Perica la lavandera
Corría 1998, cuando estuve recogiendo costumbres en favor de la huerta y las alquerías que ya estaban en proceso de transformación. No obstante, la columna ... es puro homenaje a Amparo, la Perica, la única lavandera superviviente del pueblo, oficio en el que muchas mujeres habían gastado su juventud.
Acababa de cumplir 91 años y estuvo lavando hasta que la angina de pecho, ese dolor punzante que le atravesaba como un hierro le obligó a renunciar al trabajo. El médico, en el hospital La Fe se lo advirtió sin tapujos: «A su edad hay que descansar y cuidarse, si no quiere decir adiós a esta vida».
Amparo la Perica, sintiéndose inútil, harta también de tanto trabajar, pensó que lo mejor sería lavar un cubre muy pesado, un cubre de ganchillo tejido con grueso perlé y rematado con gran fleco para envolverse con él, como una mortaja cuando le apareciese el dolor. Sin embargo, al entrar en casa, al ver las plantas que estaban secándose porque nadie las había regado durante su ausencia, por la clínica, fue en busca de un cazo con agua y la dejó caer suavemente sobre los capullos de los geráneos para que florecieran. Había decidido vivir.
Al referirse a la tradición de las mujeres lavanderas de Campanar, citadas en crónicas costumbristas, justificó:
«Éramos pobres y teníamos acequias con agua clara». Su abuela ya lavaba y ella, desde bien pequeña acompañó a la madre a Valencia para recoger y devolver la ropa. Asegura que no creció porque pronto sostuvo en la cabeza un fardo de prendas. «No sé escribir, no sé leer. Pongo el dedo cuando he de firmar».

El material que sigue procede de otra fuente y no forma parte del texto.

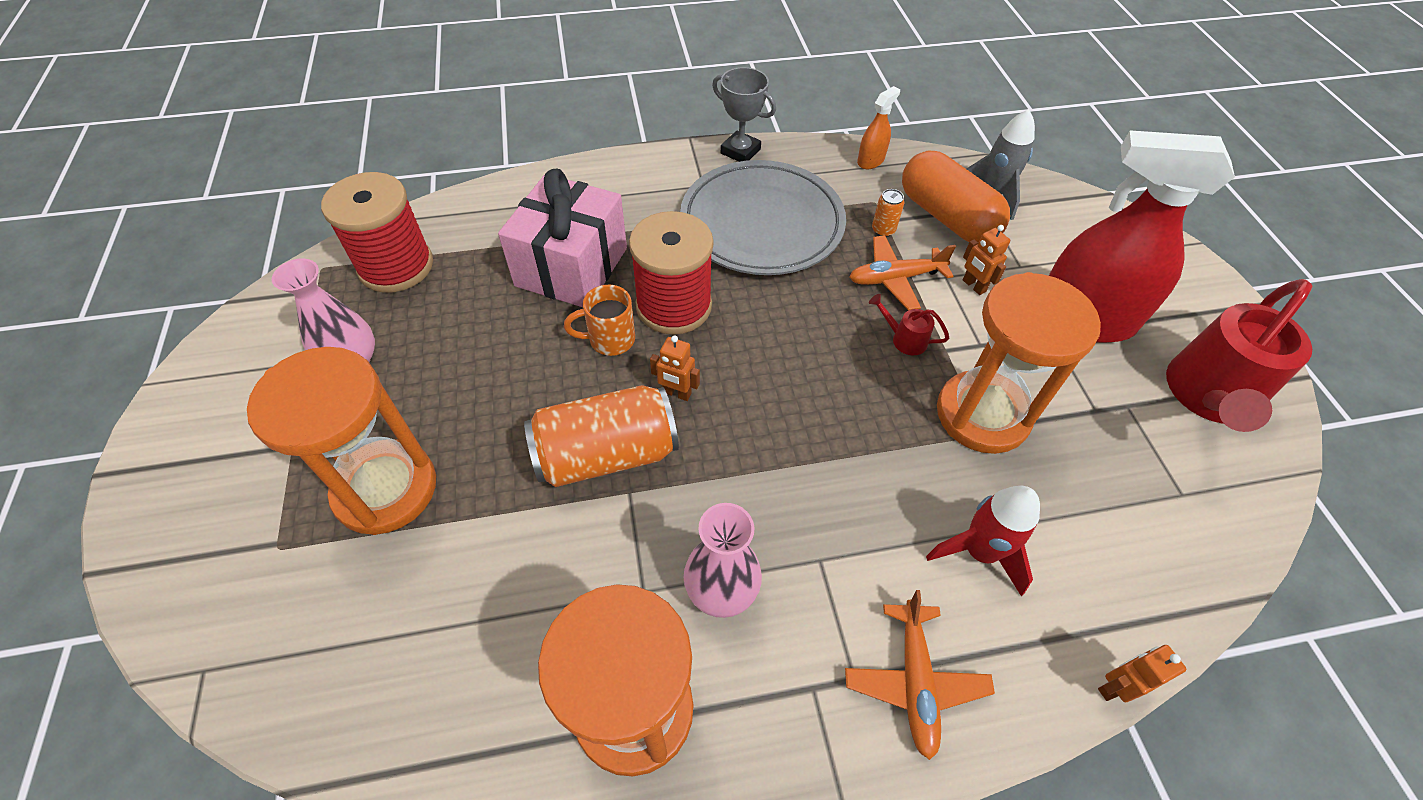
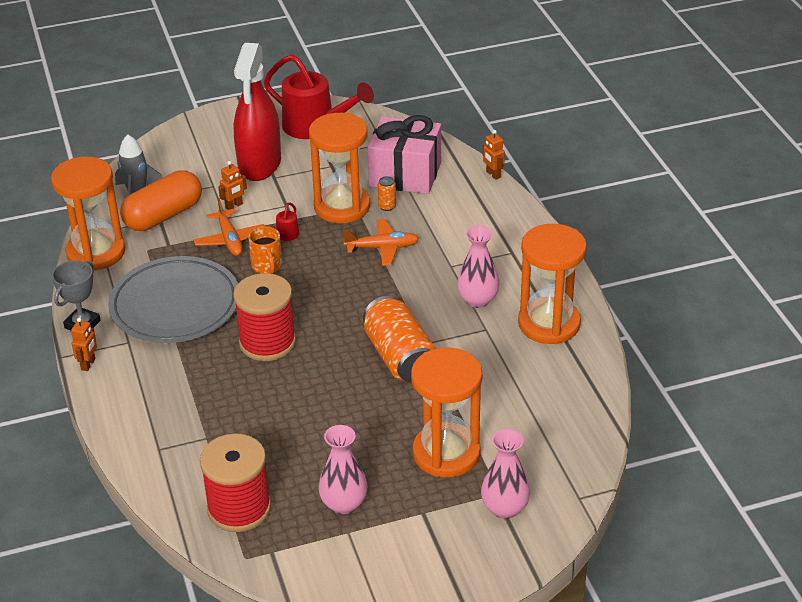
camera: 95 degrees left, 15 degrees down
pink gift [498,169,627,307] -> pink gift moved to [368,115,441,194]
orange mug [564,285,635,356] -> orange mug moved to [248,226,282,274]
orange robot [650,335,700,401] -> orange robot moved to [71,317,97,371]
orange plane [845,590,995,760] -> orange plane moved to [343,219,419,266]
orange spray bottle [857,86,900,169] -> orange hourglass [51,157,125,270]
orange can [872,189,904,237] -> orange can moved to [378,176,396,211]
red rocket [926,486,1040,596] -> none
none -> pink vase [481,429,530,519]

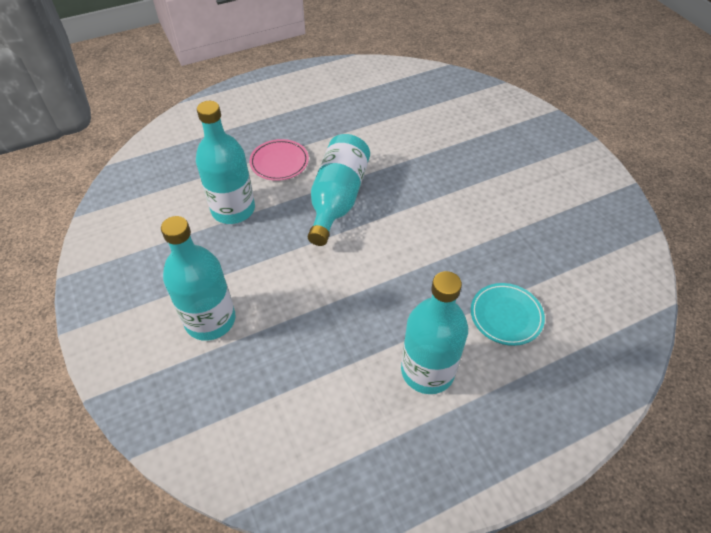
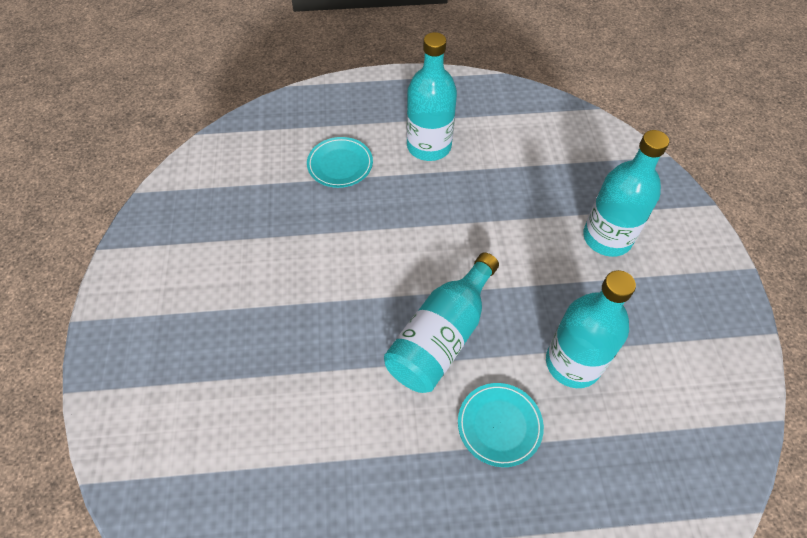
camera: 160 degrees left, 5 degrees up
pink plate [249,139,309,181] -> turquoise plate [458,383,544,467]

El jabón lo hacían con aceite de soja; aceite sobrante de la cocina y sosa cáustica; la lejía con polvos de gas y salsosa. «Lo más costoso era dejar limpios los delantales, servilletas y paños de cocina del comedor El Gallo de Oro. Su mirada se humedeció. Pobrea, pobrea. Aún recuerdo el frío del agua, tan helada, de los inviernos».